JOB ITEM |
Ignoring every picture, transcribe the data in full as it stands.

DATASET EXTRACT |
* * *
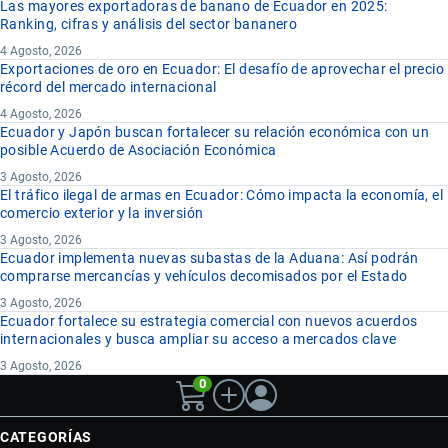
Las mayores exportadoras de banano de Ecuador en 2025:
Ranking, cifras y análisis del sector bananero
4 Agosto, 2026
Exportaciones de oro en Ecuador: El desafío de aprovechar el precio
récord del mercado internacional
4 Agosto, 2026
Ecuador y Japón buscan fortalecer su relación económica con un
posible Acuerdo de Asociación Económica
3 Agosto, 2026
El tráfico ilegal de armas en Ecuador: Cómo impacta la economía, el
comercio exterior y la inversión
3 Agosto, 2026
Ecuador implementa nuevas subastas de la Aduana: Así podrán
comprarse mercancías y vehículos decomisados por el Estado
3 Agosto, 2026
Ecuador fortalece su estrategia comercial con nuevos acuerdos
internacionales y busca ampliar su acceso a mercados clave
3 Agosto, 2026
0
CATEGORÍAS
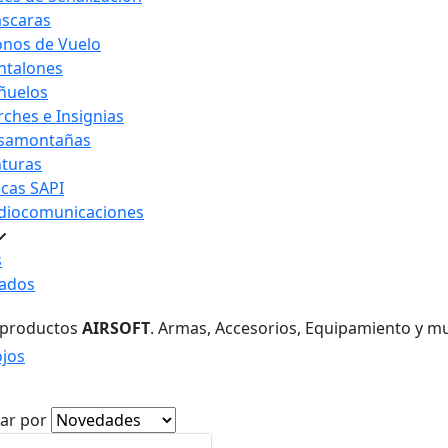
scaras
nos de Vuelo
ntalones
ñuelos
rches e Insignias
samontañas
nturas
acas SAPI
diocomunicaciones
s
ados
 productos
AIRSOFT
. Armas, Accesorios, Equipamiento y m
ojos
ar por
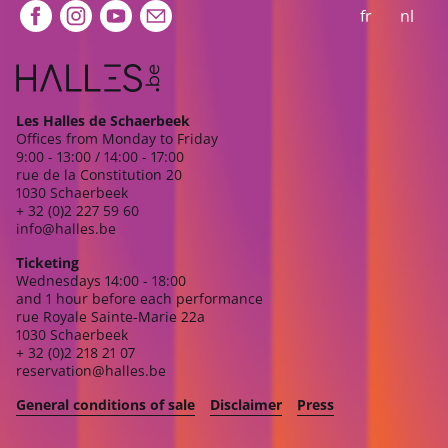
Extra navigation
fr
nl
Les Halles de Schaerbeek
Offices from Monday to Friday
9:00 - 13:00 / 14:00 - 17:00
rue de la Constitution 20
1030 Schaerbeek
+ 32 (0)2 227 59 60
info@halles.be
Ticketing
Wednesdays 14:00 - 18:00
and 1 hour before each performance
rue Royale Sainte-Marie 22a
1030 Schaerbeek
+ 32 (0)2 218 21 07
reservation@halles.be
General conditions of sale
Disclaimer
Press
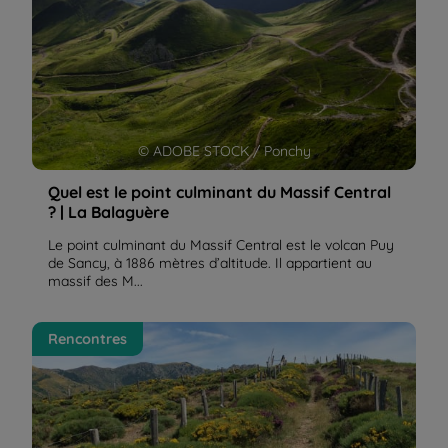
© ADOBE STOCK / Ponchy
Quel est le point culminant du Massif Central
? | La Balaguère
Le point culminant du Massif Central est le volcan Puy
de Sancy, à 1886 mètres d’altitude. Il appartient au
massif des M...
Le chemin de Stevenson ou GR70 | La Balaguère
Rencontres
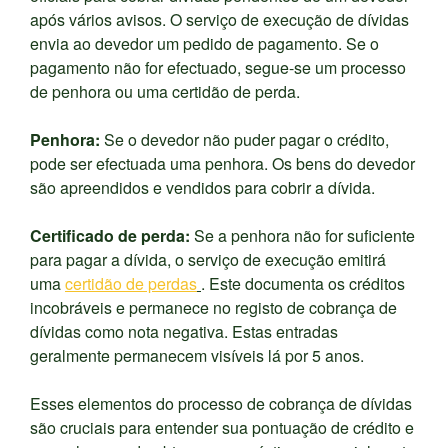
após vários avisos. O serviço de execução de dívidas
envia ao devedor um pedido de pagamento. Se o
pagamento não for efectuado, segue-se um processo
de penhora ou uma certidão de perda.
Penhora:
Se o devedor não puder pagar o crédito,
pode ser efectuada uma penhora. Os bens do devedor
são apreendidos e vendidos para cobrir a dívida.
Certificado de perda:
Se a penhora não for suficiente
para pagar a dívida, o serviço de execução emitirá
uma
certidão de perdas
. Este documenta os créditos
incobráveis e permanece no registo de cobrança de
dívidas como nota negativa. Estas entradas
geralmente permanecem visíveis lá por 5 anos.
Esses elementos do processo de cobrança de dívidas
são cruciais para entender sua pontuação de crédito e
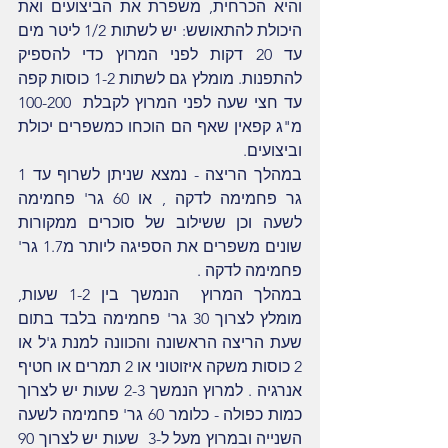
והיא הכרחית, משפרת את הביצועים ואת 
היכולת להתאושש: יש לשתות 1/2 ליטר מים 
עד 20 דקות לפני המרוץ כדי להספיק 
להתפנות. מומלץ גם לשתות 1-2 כוסות קפה 
עד חצי שעה לפני המרוץ לקבלת  100-200 
מ"ג קפאין שאף הם הוכחו כמשפרים יכולת 
וביצועים.
במהלך הריצה - נמצא שניתן לשרוף עד 1 
גר פחמימה לדקה , או 60 גר' פחמימה 
לשעה וכן ששילוב של סוכרים ממקורות 
שונים משפרים את הספיגה ליותר מ1.7 גר' 
פחמימה לדקה .
במהלך המרוץ  הנמשך בין 1-2 שעות, 
מומלץ לצרוך 30 גר' פחמימה בלבד בתום 
שעת הריצה הראשונה והכוונה למנת ג'ל או 
2 כוסות משקה איזוטוני או 2 תמרים או חטיף 
אנרגיה . למרוץ הנמשך 2-3 שעות יש לצרוך 
כמות כפולה - כלומר 60 גר' פחמימה לשעה 
השנייה ובמרוץ מעל ל-3  שעות יש לצרוך 90 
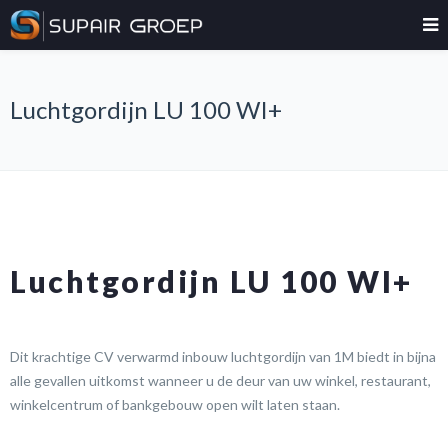
Luchtgordijn LU 100 WI+
Luchtgordijn LU 100 WI+
Dit krachtige CV verwarmd inbouw luchtgordijn van 1M biedt in bijna
alle gevallen uitkomst wanneer u de deur van uw winkel, restaurant,
winkelcentrum of bankgebouw open wilt laten staan.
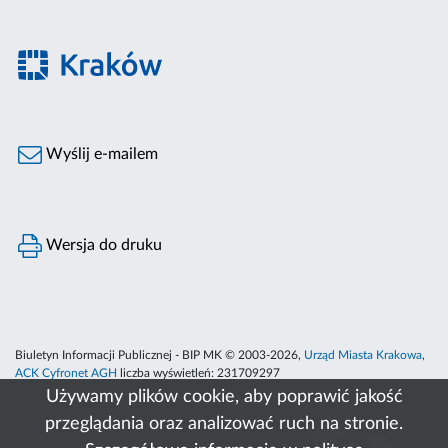
Wyślij e-mailem
Wersja do druku
Biuletyn Informacji Publicznej - BIP MK © 2003-2026,
Urząd Miasta Krakowa
,
ACK Cyfronet AGH
liczba wyświetleń:
231709297
Używamy plików cookie, aby poprawić jakość
przeglądania oraz analizować ruch na stronie.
* * *
ANSWER FOR THE TASK |
Las mayores exportadoras de banano de Ecuador en 2025:
Ranking, cifras y análisis del sector bananero
4 Agosto, 2026
Exportaciones de oro en Ecuador: El desafío de aprovechar el precio
récord del mercado internacional
4 Agosto, 2026
Ecuador y Japón buscan fortalecer su relación económica con un
posible Acuerdo de Asociación Económica
3 Agosto, 2026
El tráfico ilegal de armas en Ecuador: Cómo impacta la economía, el
comercio exterior y la inversión
3 Agosto, 2026
Ecuador implementa nuevas subastas de la Aduana: Así podrán
comprarse mercancías y vehículos decomisados por el Estado
3 Agosto, 2026
Ecuador fortalece su estrategia comercial con nuevos acuerdos
internacionales y busca ampliar su acceso a mercados clave
3 Agosto, 2026
0
CATEGORÍAS
scaras
nos de Vuelo
ntalones
ñuelos
rches e Insignias
samontañas
nturas
acas SAPI
diocomunicaciones
s
ados
 productos
AIRSOFT
. Armas, Accesorios, Equipamiento y m
ojos
ar por
Extra navigation
fr
nl
Les Halles de Schaerbeek
Offices from Monday to Friday
9:00 - 13:00 / 14:00 - 17:00
rue de la Constitution 20
1030 Schaerbeek
+ 32 (0)2 227 59 60
info@halles.be
Ticketing
Wednesdays 14:00 - 18:00
and 1 hour before each performance
rue Royale Sainte-Marie 22a
1030 Schaerbeek
+ 32 (0)2 218 21 07
reservation@halles.be
General conditions of sale
Disclaimer
Press
© ADOBE STOCK / Ponchy
Quel est le point culminant du Massif Central
? | La Balaguère
Le point culminant du Massif Central est le volcan Puy
de Sancy, à 1886 mètres d’altitude. Il appartient au
massif des M...
Le chemin de Stevenson ou GR70 | La Balaguère
Rencontres
após vários avisos. O serviço de execução de dívidas
envia ao devedor um pedido de pagamento. Se o
pagamento não for efectuado, segue-se um processo
de penhora ou uma certidão de perda.
Penhora:
Se o devedor não puder pagar o crédito,
pode ser efectuada uma penhora. Os bens do devedor
são apreendidos e vendidos para cobrir a dívida.
Certificado de perda:
Se a penhora não for suficiente
para pagar a dívida, o serviço de execução emitirá
uma
certidão de perdas
. Este documenta os créditos
incobráveis e permanece no registo de cobrança de
dívidas como nota negativa. Estas entradas
geralmente permanecem visíveis lá por 5 anos.
Esses elementos do processo de cobrança de dívidas
são cruciais para entender sua pontuação de crédito e
והיא הכרחית, משפרת את הביצועים ואת 
היכולת להתאושש: יש לשתות 1/2 ליטר מים 
עד 20 דקות לפני המרוץ כדי להספיק 
להתפנות. מומלץ גם לשתות 1-2 כוסות קפה 
עד חצי שעה לפני המרוץ לקבלת  100-200 
מ"ג קפאין שאף הם הוכחו כמשפרים יכולת 
וביצועים.
במהלך הריצה - נמצא שניתן לשרוף עד 1 
גר פחמימה לדקה , או 60 גר' פחמימה 
לשעה וכן ששילוב של סוכרים ממקורות 
שונים משפרים את הספיגה ליותר מ1.7 גר' 
פחמימה לדקה .
במהלך המרוץ  הנמשך בין 1-2 שעות, 
מומלץ לצרוך 30 גר' פחמימה בלבד בתום 
שעת הריצה הראשונה והכוונה למנת ג'ל או 
2 כוסות משקה איזוטוני או 2 תמרים או חטיף 
אנרגיה . למרוץ הנמשך 2-3 שעות יש לצרוך 
כמות כפולה - כלומר 60 גר' פחמימה לשעה 
השנייה ובמרוץ מעל ל-3  שעות יש לצרוך 90 
Luchtgordijn LU 100 WI+
Luchtgordijn LU 100 WI+
Dit krachtige CV verwarmd inbouw luchtgordijn van 1M biedt in bijna
alle gevallen uitkomst wanneer u de deur van uw winkel, restaurant,
winkelcentrum of bankgebouw open wilt laten staan.
Wyślij e-mailem
Wersja do druku
Biuletyn Informacji Publicznej - BIP MK © 2003-2026,
Urząd Miasta Krakowa
,
ACK Cyfronet AGH
liczba wyświetleń:
231709297
Używamy plików cookie, aby poprawić jakość
przeglądania oraz analizować ruch na stronie.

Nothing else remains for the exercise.